I realize that her wraithlike voice is directed at me. I'm just another trial to her, and a particularly stubborn one at that. All illusions of helping this creature vanish, leaving only a craving to understand.
"What do you want from me?" Her voice shudders as though she could cry. As though this is all too much to handle. Why won't I just give her two dollars and let her vanish something so I can go away?
If she seemed to be lacking in expression before, the fear that she radiates now is decidedly human. What force on this Earth made you this way, I wonder. My heart is pounding, as though I've witnessed something intimate in her watery hazel eyes. I try to pull myself away, to end this unintentional torment that I am causing her, but first I need... something. A human connection, an assurance that she hasn't already jumped off the cliff, falling before my very eyes just waiting to hit bottom.
I compose myself, make a conscious decision. I'll only do something small, something she's probably not used to: I smile. Genuine, unaffected. Nothing like a smile to coax out a smile.

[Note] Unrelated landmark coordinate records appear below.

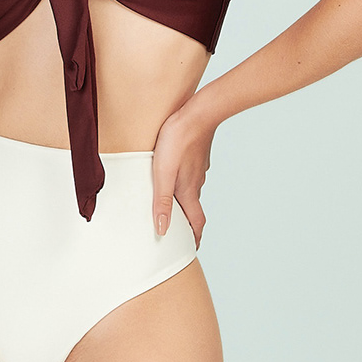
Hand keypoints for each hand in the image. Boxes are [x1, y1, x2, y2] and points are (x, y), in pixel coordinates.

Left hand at [151, 103, 216, 248]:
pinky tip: (174, 173)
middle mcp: (197, 182)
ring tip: (171, 203)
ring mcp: (199, 167)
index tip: (190, 248)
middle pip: (194, 208)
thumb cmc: (177, 141)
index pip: (196, 222)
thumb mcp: (163, 173)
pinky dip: (184, 181)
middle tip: (178, 230)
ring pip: (192, 189)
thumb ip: (162, 201)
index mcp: (189, 191)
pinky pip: (191, 173)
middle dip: (188, 222)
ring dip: (184, 200)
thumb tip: (162, 230)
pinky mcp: (198, 154)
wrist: (198, 113)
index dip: (194, 238)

Instead, she reaches out her left hand and touches my cheek.
The End
This story was first published on Wednesday, September 4th, 2013

Author Comments

This story originated at the Codex Forum's annual "Weekend Warrior" contest, where the participants are challenged to write a prompted flash fiction story every weekend for 5 weeks. The prompt that inspired this story was: "You're starting a new magical business. What is it?" Whenever I get a prompt I love to twist it and run in unusual directions with it. I started to get excited about this one when I realized that the magical business was a window into this character's psychology. She is the worst showman imaginable, but the viewpoint character is captivated by her. For me, the story is about trying to understand her from afar.